**** Selected passage
Report a bug
If you spot a problem with this page, click here to create a GitHub issue.
Improve this page
Quickly fork, edit online, and submit a pull request for this page. Requires a signed-in GitHub account. This works well for small changes. If you'd like to make larger changes you may want to consider using a local clone.

mir.stat.distribution.hypergeometric

This module contains algorithms for the Hypergeometric Distribution.
There are multiple alternative parameterizations of the Hypergeometric Distribution. The formulation in this module measures the number of draws (k) with a specific feature in n total draws without replacement from a population of size N such that K of these have the feature of interest.
Hypergeometric distribution functions can utilize different algorithms. The default is HypergeometricAlgo.direct, which can be more time-consuming for large values of the parameters. Additional algorithms are provided to the user to choose the trade-off between running time and accuracy.
License:
Authors:
John Michael Hall
enum HypergeometricAlgo: int;
Algorithms used to calculate hypergeometric distribution.
HypergeometricAlgo.direct can be more time-consuming for large values of the parameters. Additional algorithms are provided to the user to choose the trade-off between running time and accuracy.
direct
Direct
approxBinomial
Approximates hypergeometric distribution with binomial distribution.
approxPoisson
Approximates hypergeometric distribution with poisson distribution (uses gamma approximation, except for inverse CDF).
approxNormal
Approximates hypergeometric distribution with normal distribution.
approxNormalContinuityCorrection
Approximates hypergeometric distribution with normal distribution (including continuity correction).
pure nothrow @nogc @safe T hypergeometricPMF(T, HypergeometricAlgo hypergeometricAlgo = HypergeometricAlgo.direct)(const size_t k, const size_t N, const size_t K, const size_t n)
if (isFloatingPoint!T);

template hypergeometricPMF(HypergeometricAlgo hypergeometricAlgo = HypergeometricAlgo.direct)

template hypergeometricPMF(T, string hypergeometricAlgo)

template hypergeometricPMF(string hypergeometricAlgo)
Computes the hypergeometric probability mass function (PMF).
Additional algorithms may be provided for calculating PMF that allow trading off time and accuracy. If approxPoisson is provided, PoissonAlgo.gamma is assumed.
Parameters:
size_t k value to evaluate PMF (e.g. number of correct draws of object of interest)
********
**** Dataset content
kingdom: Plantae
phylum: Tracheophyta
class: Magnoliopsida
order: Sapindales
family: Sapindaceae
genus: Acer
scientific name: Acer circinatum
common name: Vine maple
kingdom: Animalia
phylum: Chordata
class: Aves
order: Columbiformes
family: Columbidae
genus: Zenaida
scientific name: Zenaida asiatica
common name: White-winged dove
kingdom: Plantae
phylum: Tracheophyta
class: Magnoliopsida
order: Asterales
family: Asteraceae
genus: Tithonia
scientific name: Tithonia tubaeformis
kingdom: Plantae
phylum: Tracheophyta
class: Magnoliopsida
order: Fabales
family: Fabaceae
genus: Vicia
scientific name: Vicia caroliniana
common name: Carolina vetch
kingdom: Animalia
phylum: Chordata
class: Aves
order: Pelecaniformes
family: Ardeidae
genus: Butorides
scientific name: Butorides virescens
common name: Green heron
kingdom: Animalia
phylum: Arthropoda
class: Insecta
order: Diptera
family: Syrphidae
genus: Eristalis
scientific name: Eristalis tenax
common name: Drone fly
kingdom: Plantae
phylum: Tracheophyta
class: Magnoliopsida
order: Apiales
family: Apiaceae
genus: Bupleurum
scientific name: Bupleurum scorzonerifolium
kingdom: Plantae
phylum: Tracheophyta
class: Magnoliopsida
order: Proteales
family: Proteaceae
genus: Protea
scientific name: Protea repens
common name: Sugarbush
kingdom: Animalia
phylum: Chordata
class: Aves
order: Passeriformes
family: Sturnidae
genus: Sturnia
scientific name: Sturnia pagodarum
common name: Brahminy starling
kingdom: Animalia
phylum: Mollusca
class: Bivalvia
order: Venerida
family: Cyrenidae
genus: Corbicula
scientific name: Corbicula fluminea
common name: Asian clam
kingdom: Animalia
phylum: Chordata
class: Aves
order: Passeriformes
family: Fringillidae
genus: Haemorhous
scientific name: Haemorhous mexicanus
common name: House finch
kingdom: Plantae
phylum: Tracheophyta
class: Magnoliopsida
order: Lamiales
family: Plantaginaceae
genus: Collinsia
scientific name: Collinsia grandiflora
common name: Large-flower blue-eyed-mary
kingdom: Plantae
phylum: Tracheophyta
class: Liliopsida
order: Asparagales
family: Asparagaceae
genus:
********
» **Task goal**: From the hypergeometric distribution page, list every member of the enum HypergeometricAlgo.

» **Solution to the exercise**: direct, approxBinomial, approxPoisson, approxNormal, approxNormalContinuityCorrection